After a few quiet years we are again walking borders, starting with the one closest to home. The high speed train between Hong Kong and the rest of China, which had only opened shortly prior, was stopped for most of the pandemic. Hong Kong’s gradual return as a transit hub has been well-documented and slow. For us, the last border restriction dropped when China once again began honoring visas issued before 2020. After three years, our visas worked and our jobs could send us across the border to the north.
With Wechat pay, electronic train tickets, passport scans, health declarations, and yes, those stupid paper forms, we once more made our way to a place both more foreign and more comfortable. Foreign, in that it’s been years since our last visit. Comfortable because we’ve spent years on that side of the border, and we’re glad to be able to speak Mandarin once more.
It’s easy, to walk borders, with the right passports, with the right reasons. It’s easy also to forget how impermeable these man-made barriers can be. I hope to forget. I hope that walking the border to Shenzhen once again becomes so commonplace that I need more passport pages, that I no longer recall which trip was which. I suspect it will take a while. Partially because our jobs, both gained in the pandemic, don’t require that kind of back and forth. How could they? Partially, though, because our minds are not yet ready for it, not yet quite returned to who we used to be.

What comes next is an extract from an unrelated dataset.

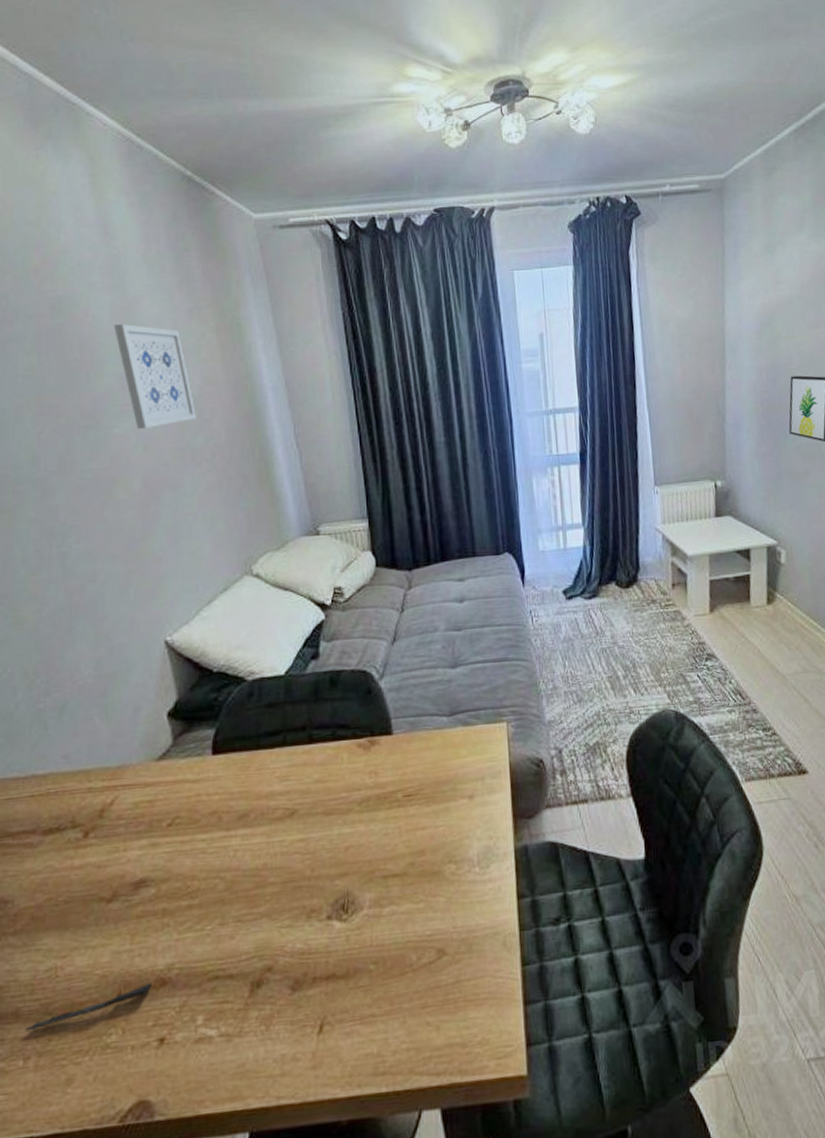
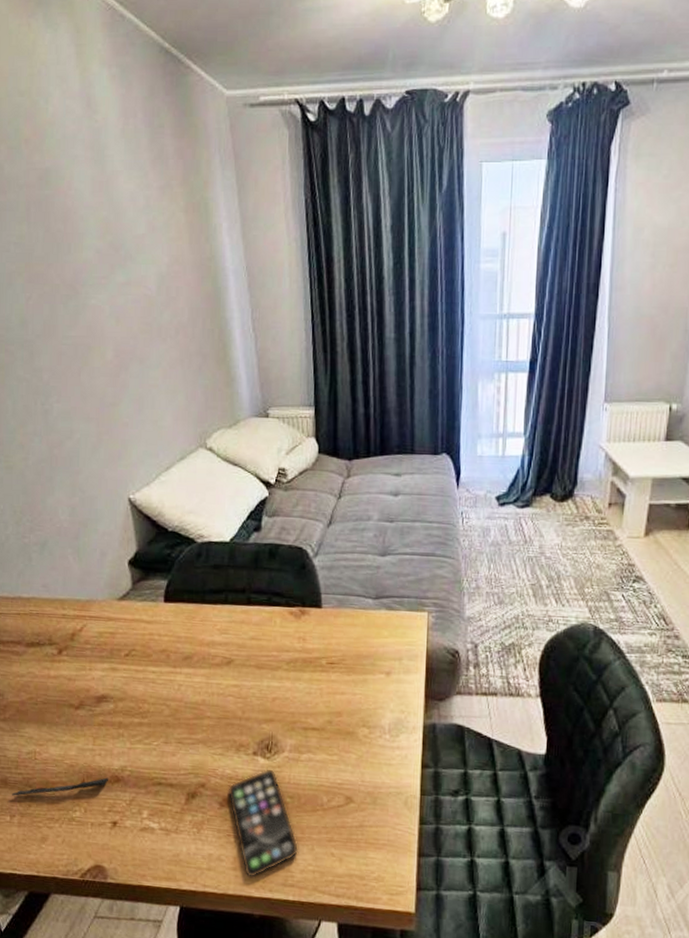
wall art: present [114,324,197,429] -> none [93,199,164,302]
smartphone: none [300,933,388,1074] -> present [227,769,298,878]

No surprise, this. Healing takes a long time. Half as long as the injury, say some. A couple of years.
We travel now almost as much as before.
And yet we are not the same. We move, but each move is greeted with a sigh of surprise when complete, rather than the expectation that this is how things work. We do not yet take the motion for granted. I guess we will, one day. Eventually, we will no longer be shocked to be out and about in the world. I hope.
For now, though, I am happy, walking the Futian high speed rail station, having coffee, checking out bike share programs. I’m happy to have meetings, to be offered Chang soda water instead of Watsons. Costa coffee bottles instead of Nescafe. There has been a lot of change here, in Shenzhen, I think. There’s been a lot of change everywhere. Who did we used to be?